What you have to do:
Reproduce word for word the part of the knockbox and grinder text below that starts at "Just to the" and ends at "stand in place.".

Document excerpt:

We spent $350 recently to try out the larger size, and because it was too large for a CNC machine, it had to be welded from two parts (it looks sort of like Frankenstein's head). We decided we liked the larger size, because it felt damned solid (it's made from 3mm thick aluminum, not plastic) and because it never filled up. We think it's big enough to use in an office where lots of people are making espressos all day.

 

cbIMG_6381.jpg

 

Just to the right of the knockbox, you'll see our hotrodded Hey Cafe pro grinder https://decentespresso.com/pro_grinder which we've modified to have weighed dosing, using a brewista scale. We're CNCing the hopefully last iteration of the stand this week. We ended up attaching the scale stand to the rubber feet of the grinder, so that you can adjust the distance from the spout by loosening the rubber feet, and when you have it where you want it, you tighten the rubber feet to lock the stand in place.

Data excerpt:
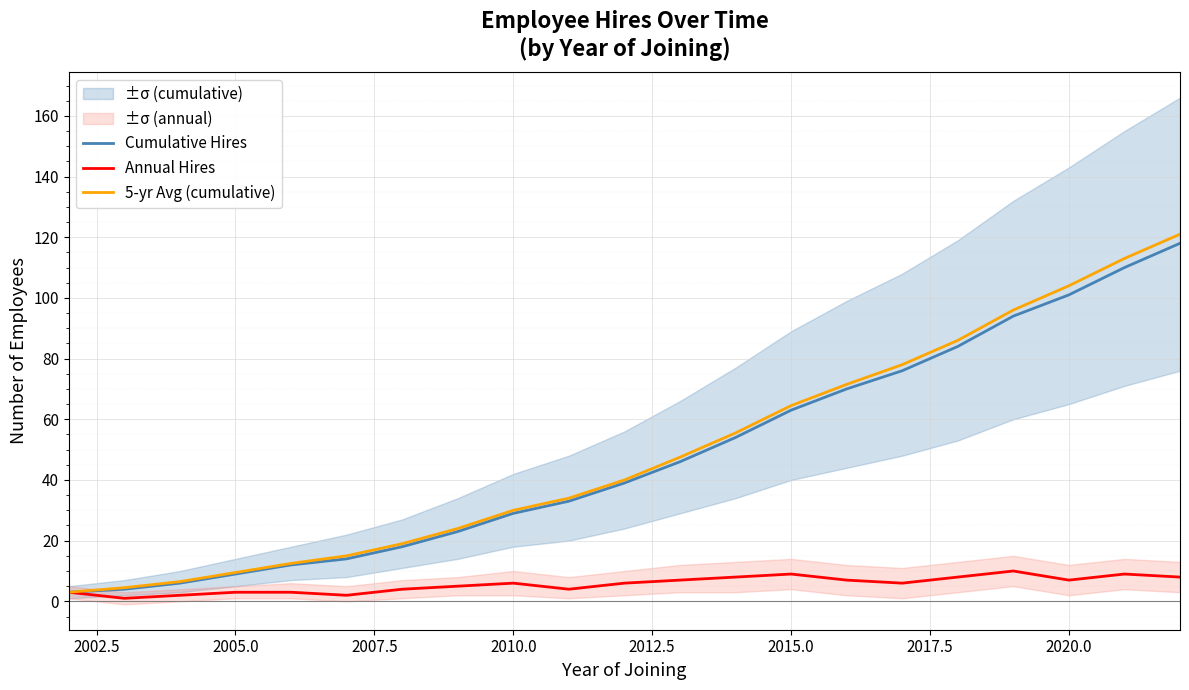

List the series in order of their peak value, lowest first.

Annual Hires, Cumulative Hires, 5-yr Avg (cumulative)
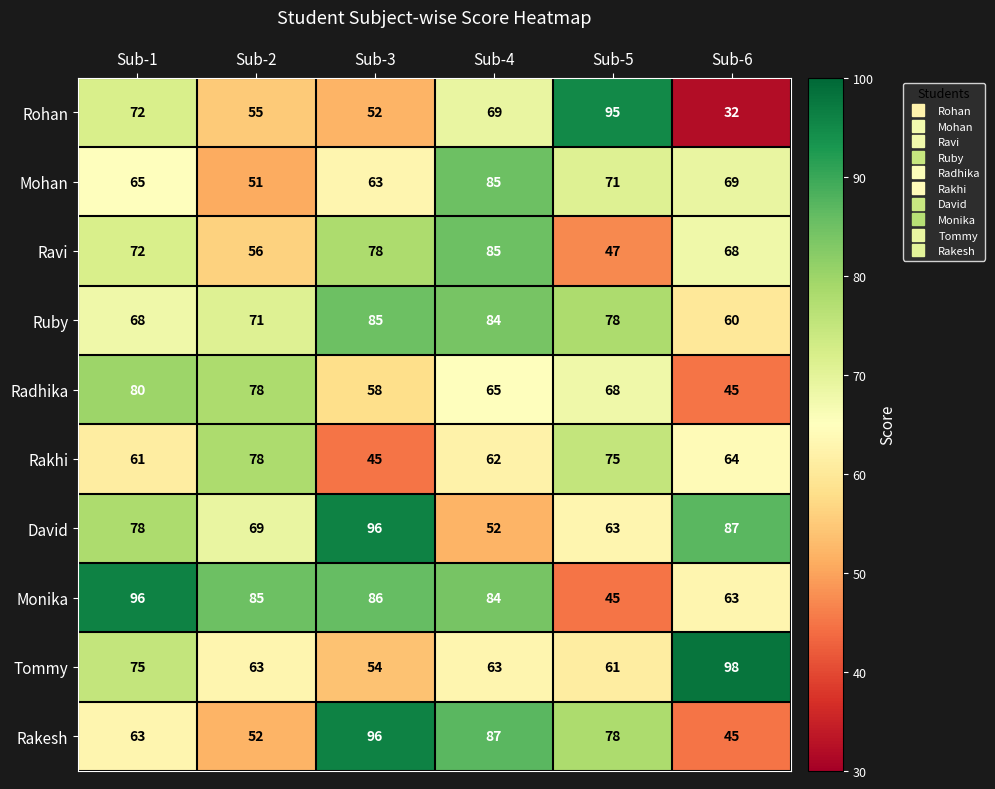

Which label corresponds to the largest value in the chart?

Sub-6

Result of the exercise:
Just to the right of the knockbox, you'll see our hotrodded Hey Cafe pro grinder https://decentespresso.com/pro_grinder which we've modified to have weighed dosing, using a brewista scale. We're CNCing the hopefully last iteration of the stand this week. We ended up attaching the scale stand to the rubber feet of the grinder, so that you can adjust the distance from the spout by loosening the rubber feet, and when you have it where you want it, you tighten the rubber feet to lock the stand in place.